Основной дефект просветительского подхода состоит, как известно, в игнорировании человеческого материала, которому философы рассчитывают привить свои идеи. Реализуемость идей всецело зависит от количества и качества человеческих масс, где она распространяется. Но «просветители» никогда не вспоминают о хорошей русской пословице: от осинки не бывает апельсинки.
Постольку, поскольку в данной конкретной стране сложно подобрать человеческие массы «под идею», естественным был бы обратный подход: подобрать идею «под массы». Попросту говоря, следует выводить «идею этой страны» не из отвлеченных идеалов, не из предвзятых установок и принципов, а из конкретного анализа социальной структуры общества и практических потребностей конкретных общественных страт, с одной стороны, а с другой – из конкретных же исторических условий дня насущного. Иначе идея, как бы она ни блистала абстрактной красотой и прелестью, либо будет отвергнута народом – истинным творцом истории, либо войдет в противоречие с задачами момента и рассыплется в прах или обернется очередной исторической трагедией. Но именно на такой естественный подход просветители-идеократы (в том числе «неопросветители» – российские евреи, рассуждающие о русской идее), черезчур увлеченные собственными теориями, органически не способны.
ДЕФЕКТИВНОСТЬ методических установок в полной мере свойственна Чубайсу (как и Рацу с его открытым обществом); в этом легко убедиться, ознакомившись с его трактовками вполне однозначных исторических фактов.
Вот он постулирует: «Некая вытекающая из всей отечественной истории и культуры система принципов и ценностей – необходима» (7). А дальше… весь исторический, историософский и даже филологический анализ, который Чубайс пытается вести, как будто продиктован одной сверхзадачей: начисто исключить, истребить национальный русский фактор из той парадигмы развития России в прошлом, настоящем и будущем, которая рисуется перед читателем его книги.
Доходит до абсурда, до ситуации «в упор не вижу».
Вот Чубайс констатирует: «Когда рухнули тиски коммунистической идеологии, на волю вырвалось сдерживавшееся ими национальное самосознание. Поэтому ГДР просто влилась в состав Федеративной Германии, а не образовала какую-то самостоятельную республику или некую унию с Данией и Польшей, что, рассуждая, конечно, совершенно абстрактно, не было абсолютно невозможным. Коммунистические федерации – СССР, Югославия, Чехословакия – распались именно по национальным идеям и контурам» (6).

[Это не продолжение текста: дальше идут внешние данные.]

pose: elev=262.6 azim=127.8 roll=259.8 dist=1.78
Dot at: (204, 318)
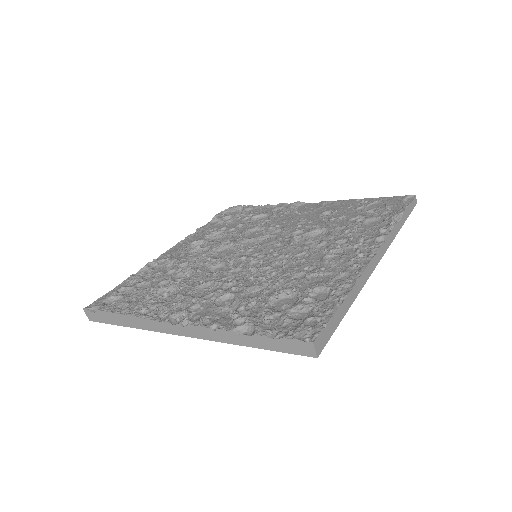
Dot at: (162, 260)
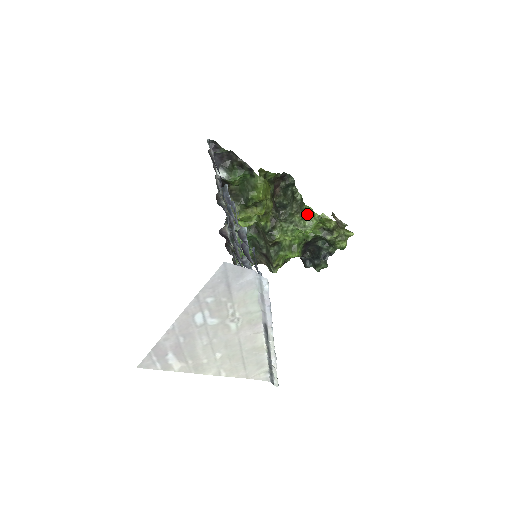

Наблюдение глубоко верное. Какой же вывод напрашивается из сказанного? Абсолютно ясно: на смену затянувшемуся торжеству социальной идеи в Восточной Европе и СССР пришло, как и следовало ожидать, торжество идеи национальной. Я говорю – «как и следовало ожидать», потому что в мире есть только две вечных и неотразимо притягательных идейных оси, вокруг которых испокон веку сплачиваются естественные человеческие общности: социальная (классовая, сословная) – и национальная. Эти идейные оси антагонистичны, «перпендикулярны»: единство нации не допускает классовую борьбу, классовое единство не признает национальной розни. Это как бы две крайние точки амплитуды общественных колебаний; маятник исторического движения качается: от классовой идеи – к национальной и обратно. Идея классового единства («пролетарии всех стран, соединяйтесь!») долго и безраздельно господствовала в зоне советского влияния. Неудивительно, что с ослаблением механизма, обеспечивавшего это господство, на всем постсоветском пространстве (не только в бывшем СССР) немедленно восторжествовал антагонистический принцип национального единства.

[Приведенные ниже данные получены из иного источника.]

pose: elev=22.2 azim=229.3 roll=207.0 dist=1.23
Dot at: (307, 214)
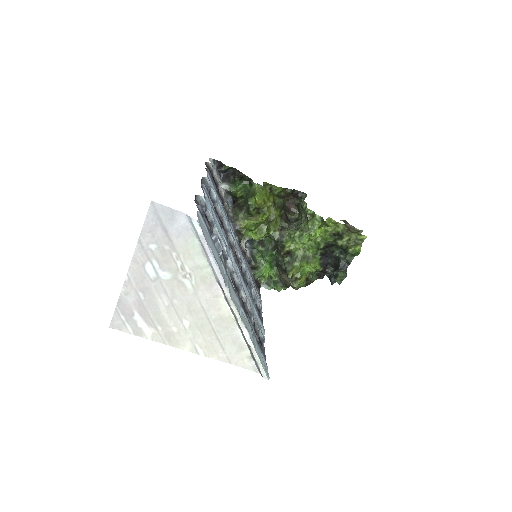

Это в полной мере касается и России: если в 1986 году 78% русских назвали себя «советскими» и только 15% - русскими, то в 1998 году уже 43% россиян выразили согласие с лозунгом «Россия для русских!» (по свежим данным ВЦИОМ). Особенно разделяют эту позицию молодые, не отравленные ядом коминтерновской идеологии люди. Направление развития, его динамика выступают в этих цифрах с ослепительной очевидностью.
Логика говорит: ведь это оно и есть - то самое «новое мировоззрение», та «нормальная, естественная, адекватная система ценностей», которая сама собой возникла, когда «здание комидеологии, к счастью, рухнуло». Какую еще после этого надо искать идею «Новой России»? Вот же она – возьми и побеждай!
Данный вывод лежит на поверхности, можно сказать, под ногами исследователя. Надо обладать особой слепотой, а точнее – зашоренностью, чтобы его не увидеть. Или лукавством, или злым умыслом, чтобы, увидев, - пройти молчанием. Но Игорь Чубайс вместо этого простого и очевидного вывода пускается колобродить в дебрях фило- и историософствования. И в результате приходит, как об этом уже писалось выше, к прямо противоположному выводу и к пропаганде никчемной и оскорбительной для русских идеологии «россиянства».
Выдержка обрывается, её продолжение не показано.